Your electricity bill. Through network charges that recover the cost of transmission lines over the next 30 to 50 years added to every power bill in the country.
Or both at once. Through government underwriting schemes that guarantee private investors a minimum return. Meaning if the projects lose money the taxpayer makes up the difference. Private companies build the wind farms and solar farms. They take the profits. When the returns fall short you cover the losses.
Some people will say that is federal money not state money or that is state money not federal money. It makes no difference to the person paying the bill.
Federal spending comes from federal taxes. State spending comes from state taxes. Transmission blowouts come from your electricity bill. When all levels of government are spending money on the same program the taxpayer pays all of it regardless of which parliament wrote the cheque.

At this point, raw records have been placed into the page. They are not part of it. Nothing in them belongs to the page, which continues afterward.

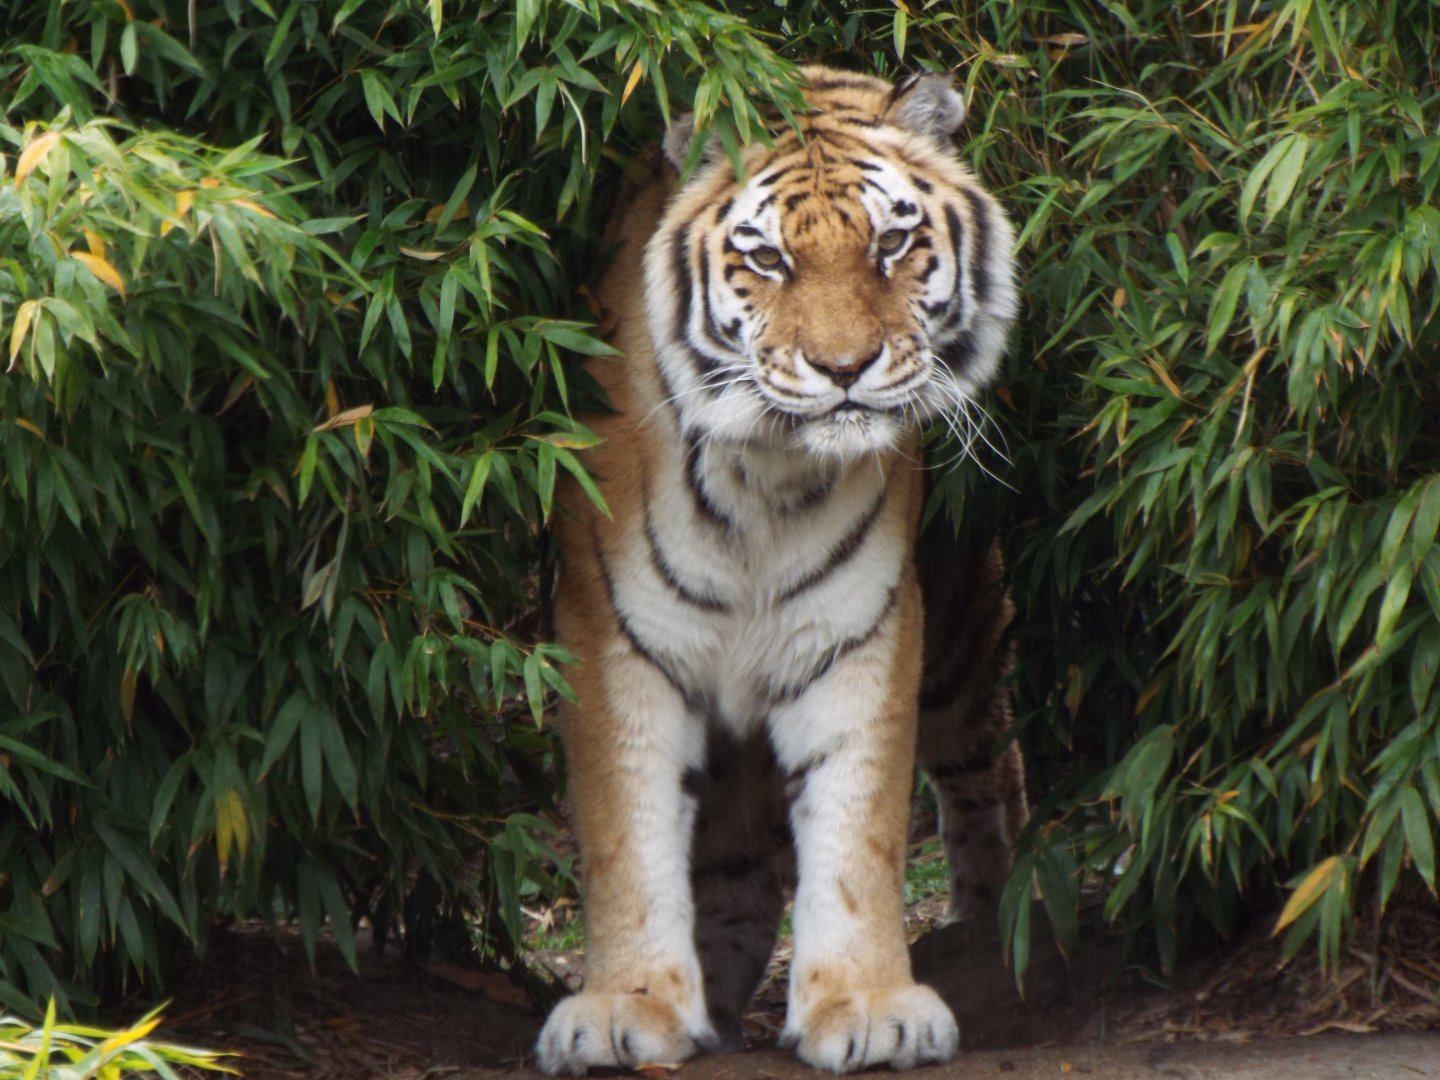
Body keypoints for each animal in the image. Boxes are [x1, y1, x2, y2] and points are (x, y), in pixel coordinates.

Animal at [536, 65, 1025, 1075]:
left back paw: (983, 929)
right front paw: (628, 1007)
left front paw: (868, 1004)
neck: (766, 473)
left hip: (965, 644)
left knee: (988, 772)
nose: (843, 368)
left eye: (892, 243)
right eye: (765, 259)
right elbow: (623, 829)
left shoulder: (860, 630)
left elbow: (860, 824)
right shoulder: (612, 637)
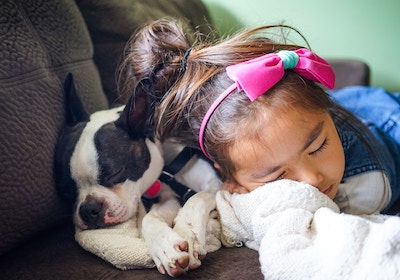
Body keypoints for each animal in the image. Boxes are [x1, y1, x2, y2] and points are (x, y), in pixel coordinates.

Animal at [54, 75, 220, 278]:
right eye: (66, 192)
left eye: (114, 173)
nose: (88, 209)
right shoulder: (166, 196)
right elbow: (149, 218)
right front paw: (164, 247)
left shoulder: (216, 183)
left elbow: (197, 199)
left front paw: (189, 234)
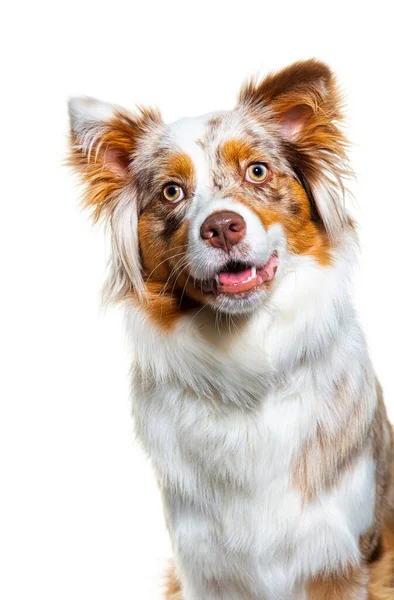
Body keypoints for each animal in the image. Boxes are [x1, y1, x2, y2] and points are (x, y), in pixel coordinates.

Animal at [67, 59, 394, 600]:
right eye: (171, 191)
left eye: (256, 171)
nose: (221, 226)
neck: (246, 363)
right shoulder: (203, 564)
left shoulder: (339, 554)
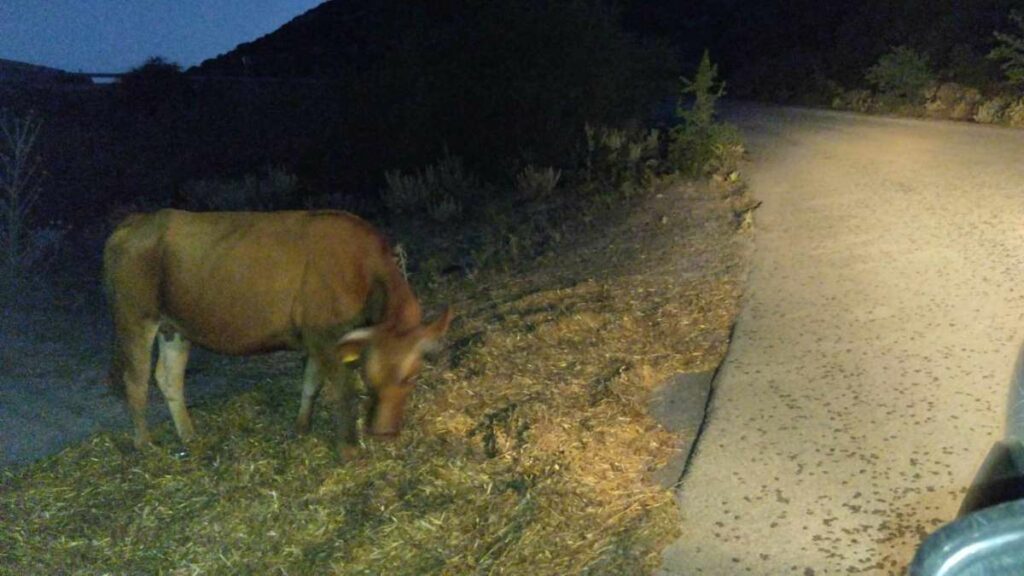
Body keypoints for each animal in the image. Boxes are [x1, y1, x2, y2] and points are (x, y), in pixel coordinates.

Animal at [103, 207, 452, 453]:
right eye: (369, 374)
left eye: (412, 377)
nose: (383, 432)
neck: (361, 270)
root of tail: (135, 222)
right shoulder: (325, 336)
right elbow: (343, 390)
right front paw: (350, 450)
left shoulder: (316, 337)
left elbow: (311, 384)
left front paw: (301, 428)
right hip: (135, 317)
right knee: (136, 380)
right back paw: (145, 444)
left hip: (174, 327)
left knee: (168, 377)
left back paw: (189, 436)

The federal government alone has committed over 100 billion dollars in direct spending loan guarantees and investment underwriting to this program. The states are spending billions more on top of that. The total is what matters. And the total comes out of your pocket one way or another.
There has been considerable public debate about whether the Future Fund which holds the retirement savings of Australian public servants should be used to help rebuild Australia’s oil refining capacity and protect our fuel security.
The government ruled that out. Yet that same government found 128 billion dollars worth of ways to fund a renewable energy system that stores electricity for two to four hours at a time and still cannot guarantee power on a calm cloudy night.
Nobody in government will say the full number out loud in a single sentence. Ask your local member to do it. See what happens.